KloudBuster integrates a Python based web server Pecan to host both the KloudBuster Rest API server and the KloudBuster front-end website, which listens to localhost:8080 by default.

From the root of the KloudBuster repository, go to kb_server directory. If this is the first time to start the server, run below command once to setup the environment:

$ python setup.py develop

Then start the server by doing:

$ pecan serve config.py

Idealy, you should see a message like below, which indicates the server is up running:

Starting server in PID 26431
serving on 0.0.0.0:8080, view at http://127.0.0.1:8080

Once the server is started, you can use different HTTP methods (GET/PUT/POST/DELETE) to interactive with KloudBuster.

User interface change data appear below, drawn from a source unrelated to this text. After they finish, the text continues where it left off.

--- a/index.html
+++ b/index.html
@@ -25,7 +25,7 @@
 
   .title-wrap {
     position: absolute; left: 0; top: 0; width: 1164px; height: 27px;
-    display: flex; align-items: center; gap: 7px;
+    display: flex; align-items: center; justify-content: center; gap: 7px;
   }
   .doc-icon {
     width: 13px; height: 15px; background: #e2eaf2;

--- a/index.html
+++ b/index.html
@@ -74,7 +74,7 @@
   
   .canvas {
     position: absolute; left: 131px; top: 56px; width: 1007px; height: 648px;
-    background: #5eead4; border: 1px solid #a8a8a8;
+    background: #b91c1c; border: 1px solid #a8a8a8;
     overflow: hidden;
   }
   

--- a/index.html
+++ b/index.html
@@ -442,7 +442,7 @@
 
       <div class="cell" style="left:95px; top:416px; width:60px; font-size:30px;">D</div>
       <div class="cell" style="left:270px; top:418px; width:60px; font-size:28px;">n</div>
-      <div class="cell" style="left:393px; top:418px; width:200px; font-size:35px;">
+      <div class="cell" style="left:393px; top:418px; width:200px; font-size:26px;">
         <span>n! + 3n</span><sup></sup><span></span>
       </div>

KloudBuster Standard Scale Profile

Multiple factors can impact data plane scale numbers measured by KloudBuster: VM count, number of connections per VM, number of requests per seconds per VM, timeout, etc... To help obtaining quick and easy results without having to tweak too many parameters, KloudBuster defines an off the shelf default scale profile.

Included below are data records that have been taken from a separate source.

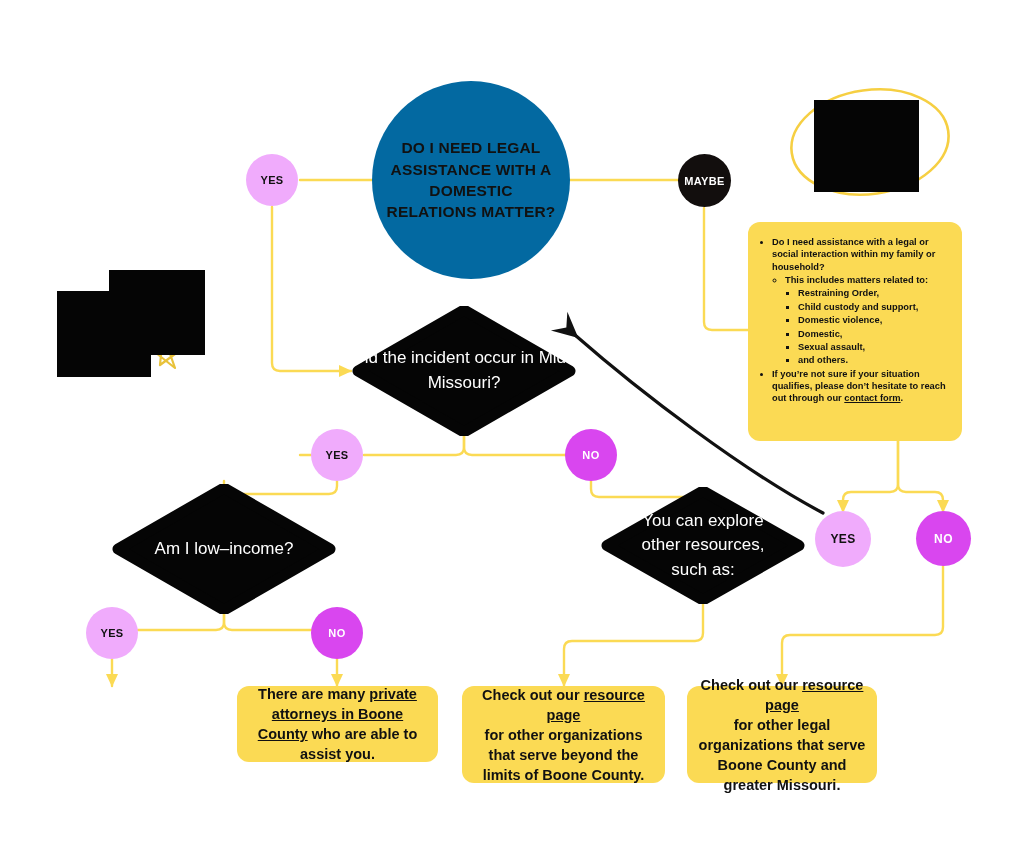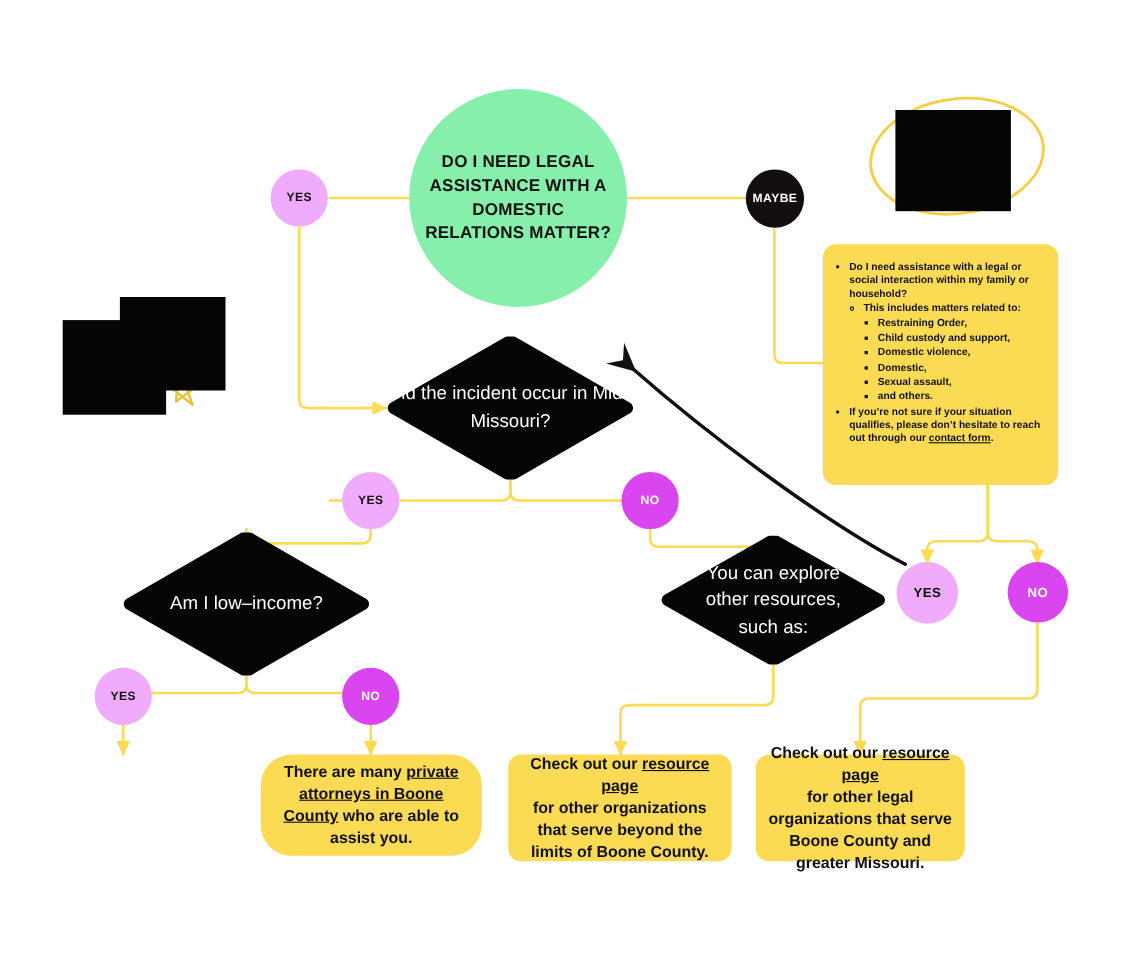--- a/index.html
+++ b/index.html
@@ -26,7 +26,7 @@
   .main-circle {
     position: absolute;
     border-radius: 50%;
-    background: #86efac;
+    background: #0369a1;
     display: flex; align-items: center; justify-content: center;
     text-align: center;
   }

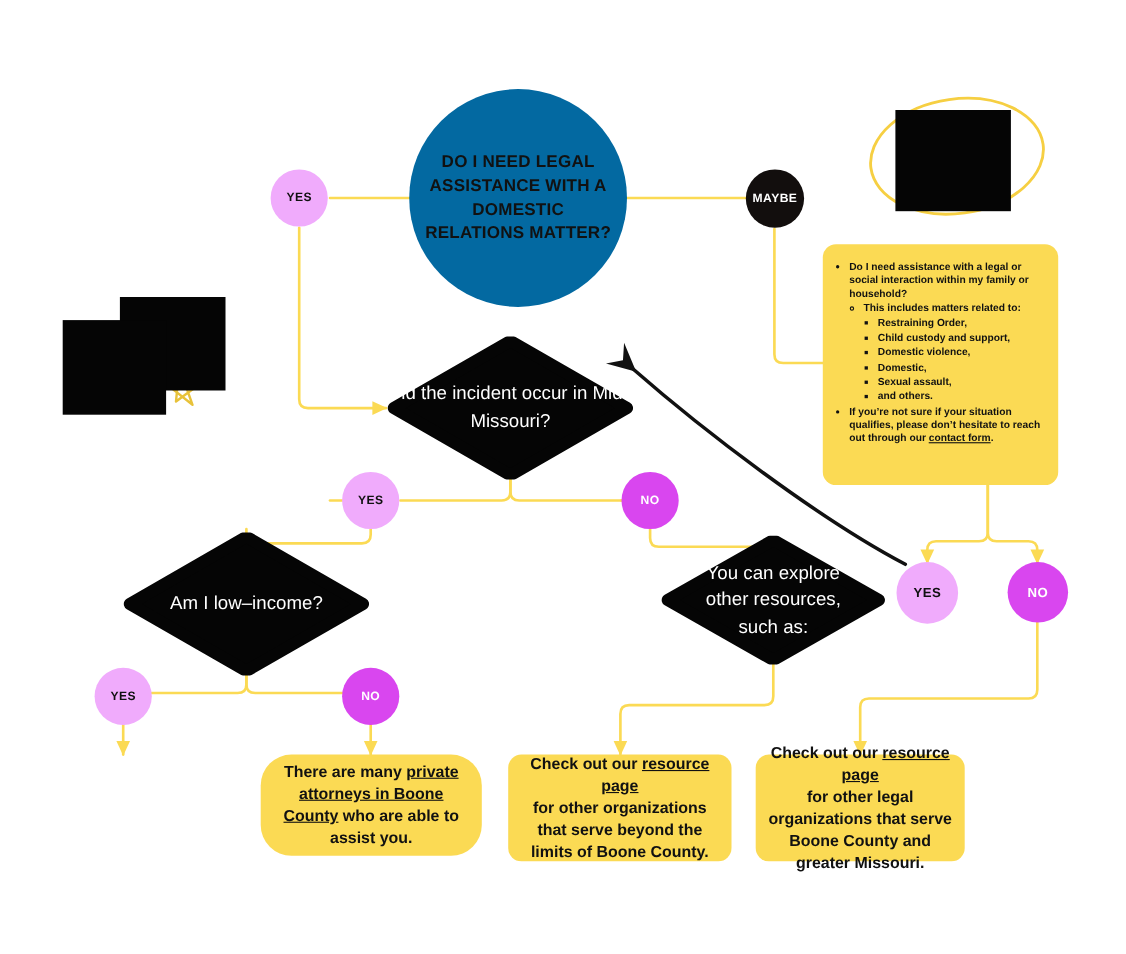--- a/index.html
+++ b/index.html
@@ -250,7 +250,7 @@
   </div>
 
 
-  <div class="ybox centered" style="left:237px; top:686px; width:201px; height:92px;border-radius:28px;">
+  <div class="ybox centered" style="left:237px; top:686px; width:201px; height:76px;">
     <div>
       <span>There are many </span><a class="u" href="#" style="color:#111;">private attorneys in Boone County</a><span> who are able to assist you.</span>
     </div>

In the default scale profile:

• the number of connections per VM will be set to 1000,
• the number of requests per seconds per VM is set to 1000,
• the HTTP request timeout is set to 5 seconds.
• the stop limit for progression runs will be error packets greater than 50.
• The size of the HTML page in the server VMs will be 32768 Bytes.

In order to perform a run using the default scale profile, set the max VM counts for the test, enable progression run and leave everything else with their default values. KloudBuster will start the iteration until reaching the stop limit or the max scale. Eventually, once the KloudBuster run is finished, the cloud performance can be told by looking at how many VMs KloudBuster can run to and by looking at the latency charts.

As a reference, KloudBuster can run approximately 21 VMs (with 21,000 connections and 21,000 HTTP requests/sec) and achieve approximately 5 Gbps of HTTP throughput on a typical multi-node Kilo OpenStack deployment (LinuxBridge + VLAN, 10GE NIC card).

How-to

In order to run KloudBuster Standard Scale Profile, you have to set up below configurations:

1. Enable progression runs:

   Running from CLI: Edit the config file, and set client:progression:enabled to True

   Running from Web UI: Navigate to "Interactive Mode" from the top menu bar, unfold the left panel for detail settings, under "Progression Test" section, and check the "Progression Test" checkbox.

2. Set up the max scale:

   The max scale basically means the max VM counts that KloudBuster will try to reach. For a typical 10GE NIC card with VLAN encapsulation, 25 will be a good value. Adjust it to a reasonable value based on your deployment details.

   Running from CLI: Edit the config file, and set server:vms_per_network to a proper value.

   Running from Web UI: Navigate to "Interactive Mode" from the top menu bar, unfold the left panel for detail settings, under "Staging Settings" section, and set "VMs/Network" to a proper value.

Interpret the results

From the CLI, check the log and find the warning that KloudBuster gave, similar to this:

WARNING KloudBuster is stopping the iteration because the result reaches the stop limit.

One line before is the json output of last successful run, which has the number in the "total_server_vms" field.

From the Web UI, in ihe "Interactive Mode" tab, you will see how many sets of data are you getting. The second last set of data shows the last successful run, which has the number in the "Server VMs" column.